-------- Data for review --------
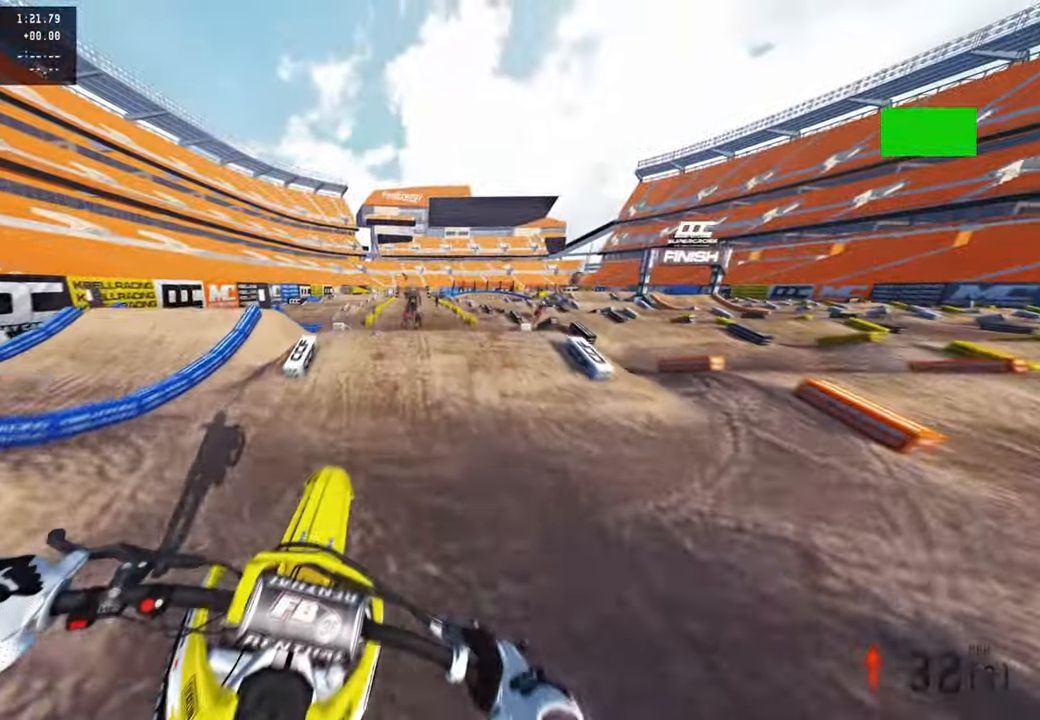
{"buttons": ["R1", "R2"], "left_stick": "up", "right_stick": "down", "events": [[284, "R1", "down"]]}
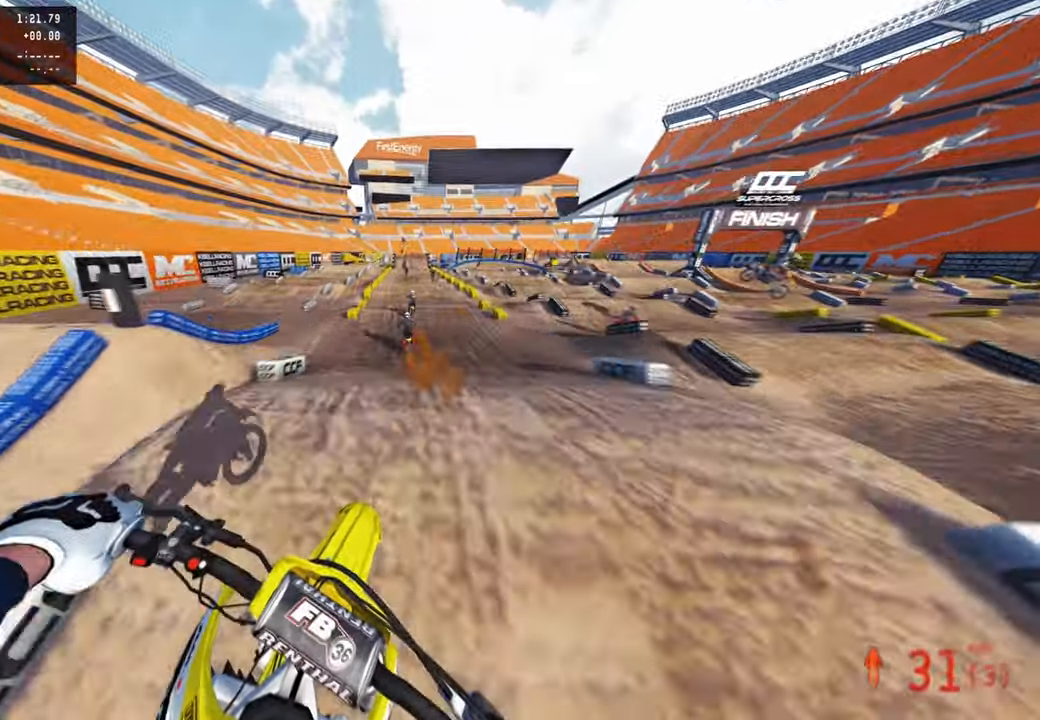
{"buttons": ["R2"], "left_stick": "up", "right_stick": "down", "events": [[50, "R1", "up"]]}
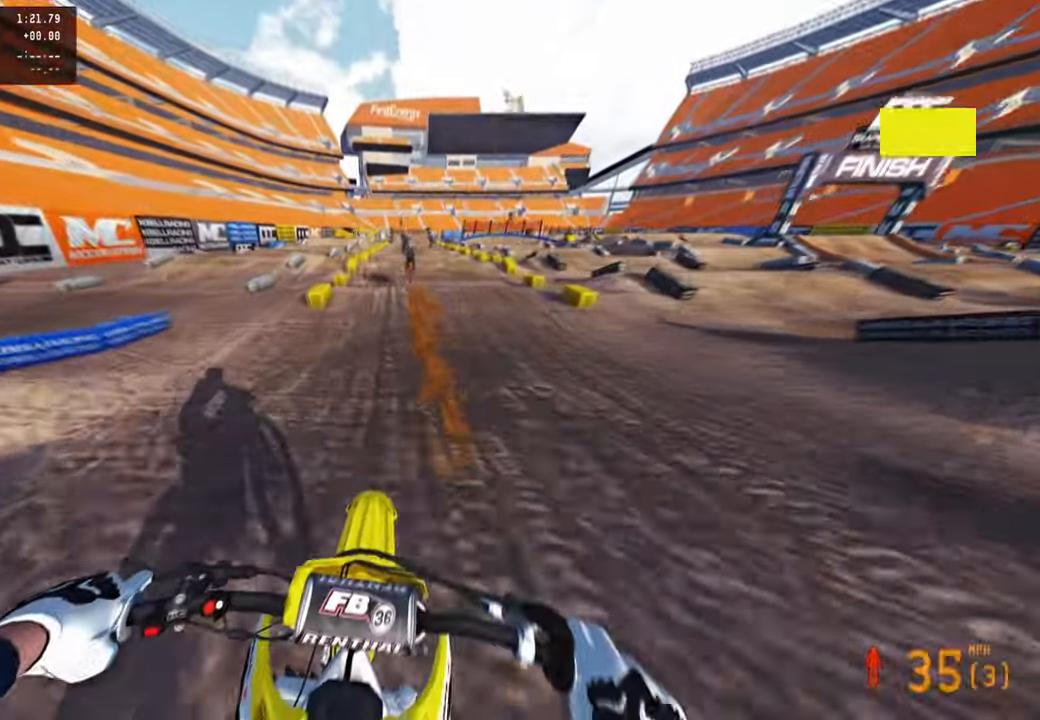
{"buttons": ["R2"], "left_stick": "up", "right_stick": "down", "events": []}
--------
-------- Data for review --------
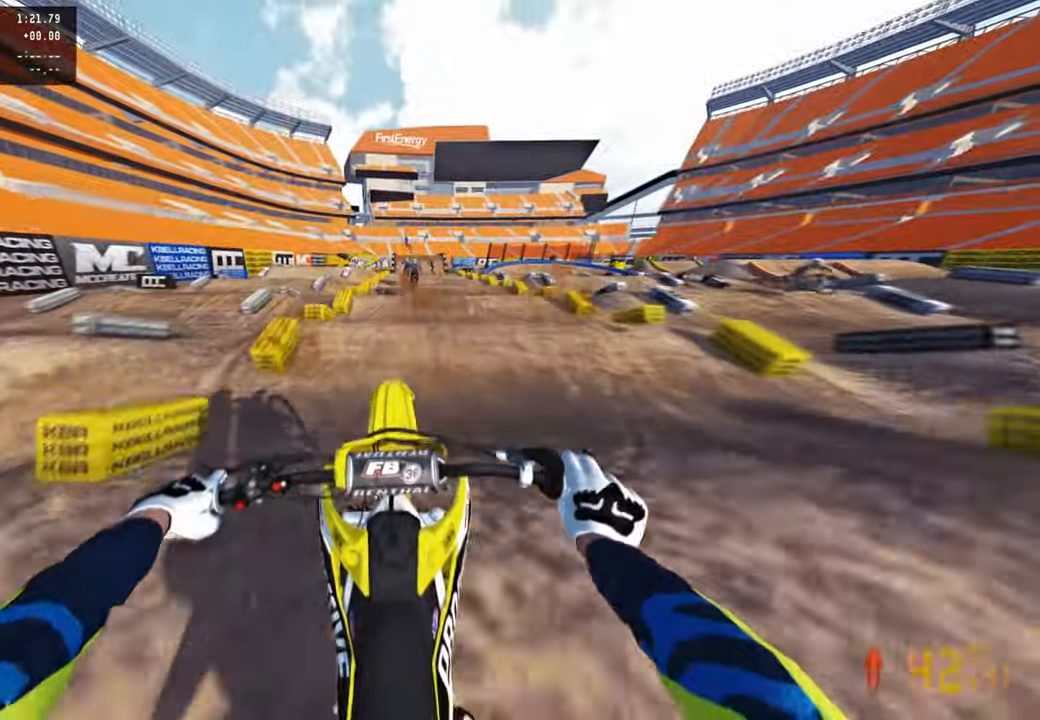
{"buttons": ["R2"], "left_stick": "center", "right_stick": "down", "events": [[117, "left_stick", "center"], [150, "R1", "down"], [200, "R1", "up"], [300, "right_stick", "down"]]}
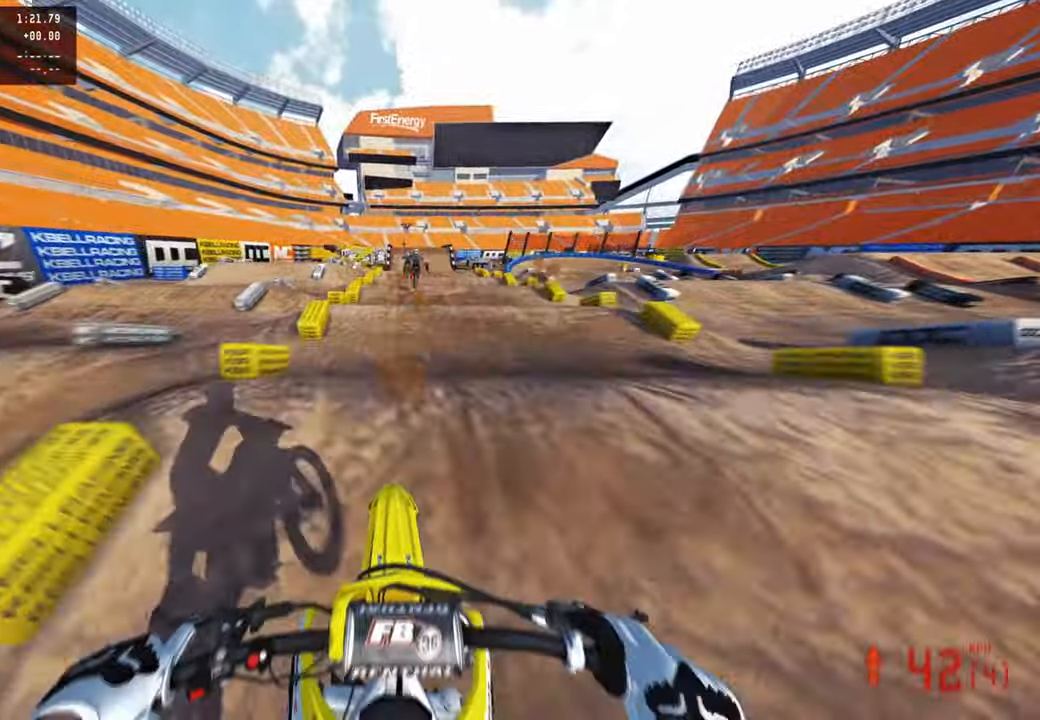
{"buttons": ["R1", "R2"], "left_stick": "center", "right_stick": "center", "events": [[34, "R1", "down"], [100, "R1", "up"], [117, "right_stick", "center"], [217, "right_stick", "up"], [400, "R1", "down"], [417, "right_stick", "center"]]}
--------
* Task *
Please work out how many lines in the data include "center"; write that number only.

* Written response *
2